Spotted in #11219, seems to have existed for a while but has gotten worse with #8343.

PUT /api/v2/operatingsystems/4/os_default_templates/2 with

{
    "config_template_id": "40",
    "template_kind_id": "1" 
}

results in:

[ WARN 2015-07-31 08:51:28 app] Action failed
 | NoMethodError: undefined method `name' for nil:NilClass
 | /root/foreman/app/controllers/api/base_controller.rb:55:in `parent_scope'
 | /root/foreman/app/controllers/api/base_controller.rb:46:in `resource_scope'
 | /root/foreman/app/controllers/concerns/find_common.rb:9:in `find_resource'

It looks like the parent_resource_details method is checking the params list for top-level parameters ending in _id and assuming that is likely to be a parent resource.

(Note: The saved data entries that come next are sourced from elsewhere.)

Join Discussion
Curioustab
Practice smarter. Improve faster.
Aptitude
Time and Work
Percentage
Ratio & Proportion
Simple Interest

When sending unwrapped parameters, you get a mixture of parameters in the top-level scope, e.g. for the above something like:

=> {"config_template_id"=>"1",
 "template_kind_id"=>"1",
 "format"=>"json",
 "apiv"=>"v2",
 "action"=>"update",
 "controller"=>"api/v2/os_default_templates",
 "operatingsystem_id"=>"6",
 "id"=>"30",
 "os_default_template"=>
  {"template_kind_id"=>"1", "provisioning_template_id"=>"1"}}

Only the operatingsystem_id is the correct parent _id attribute here, the rest are actually part of the user's parameters being submitted.

We use wrap_parameters which copies attributes from the top-level into the nested hash ("os_default_template") which is used for updates/creates.